(Beginning of Excerpted data)

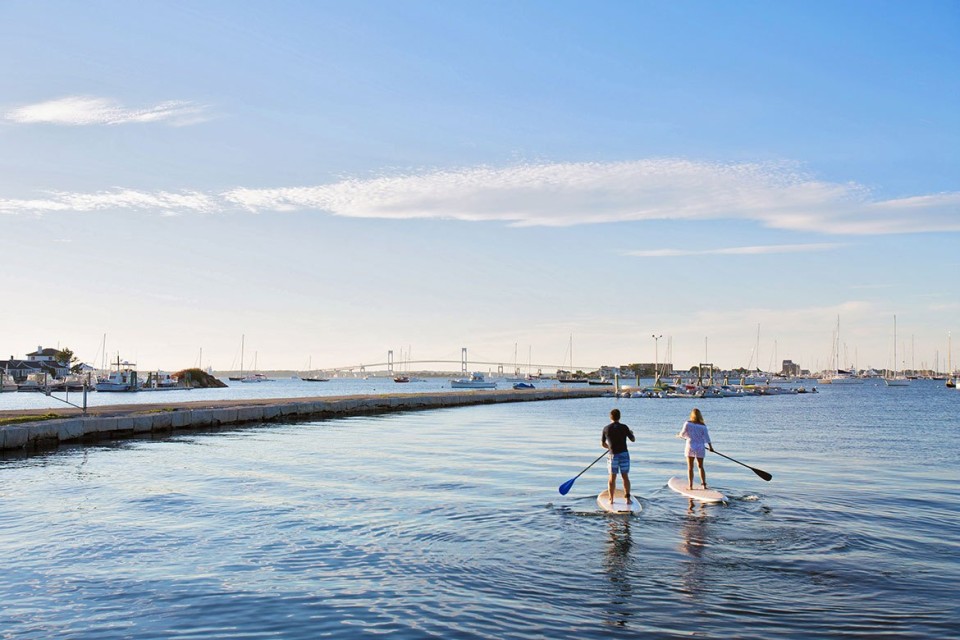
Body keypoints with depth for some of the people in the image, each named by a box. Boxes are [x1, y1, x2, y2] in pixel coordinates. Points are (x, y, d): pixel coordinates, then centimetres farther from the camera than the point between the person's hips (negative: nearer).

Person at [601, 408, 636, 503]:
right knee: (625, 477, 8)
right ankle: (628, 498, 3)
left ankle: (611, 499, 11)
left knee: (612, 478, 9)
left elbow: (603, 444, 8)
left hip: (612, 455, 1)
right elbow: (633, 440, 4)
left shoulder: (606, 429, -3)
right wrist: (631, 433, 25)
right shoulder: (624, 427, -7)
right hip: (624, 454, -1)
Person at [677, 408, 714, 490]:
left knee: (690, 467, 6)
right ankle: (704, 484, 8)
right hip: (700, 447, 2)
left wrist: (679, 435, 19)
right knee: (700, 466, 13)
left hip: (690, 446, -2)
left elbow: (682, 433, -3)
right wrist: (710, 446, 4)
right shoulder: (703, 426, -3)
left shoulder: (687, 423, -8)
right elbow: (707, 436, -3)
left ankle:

(End of Excerpted data)

● **What to work on**:
Output all the entries exactly, minus any pictures.

● **Written solution**:
Body keypoints with depth for some of the people in the image, each named by a box. Boxes are [x1, y1, x2, y2] in pixel coordinates. Points are (x, y, d): pixel coordinates, then centimetres farther from the camera than the point between the person's hips (negative: nearer).

Person at [601, 408, 636, 503]:
right knee: (625, 477, 8)
right ankle: (628, 498, 3)
left ankle: (611, 499, 11)
left knee: (612, 478, 9)
left elbow: (603, 444, 8)
left hip: (612, 455, 1)
right elbow: (633, 440, 4)
left shoulder: (606, 429, -3)
right wrist: (631, 433, 25)
right shoulder: (624, 427, -7)
right hip: (624, 454, -1)
Person at [677, 408, 714, 490]:
left knee: (690, 467, 6)
right ankle: (704, 484, 8)
right hip: (700, 447, 2)
left wrist: (679, 435, 19)
right knee: (700, 466, 13)
left hip: (690, 446, -2)
left elbow: (682, 433, -3)
right wrist: (710, 446, 4)
right shoulder: (703, 426, -3)
left shoulder: (687, 423, -8)
right elbow: (707, 436, -3)
left ankle:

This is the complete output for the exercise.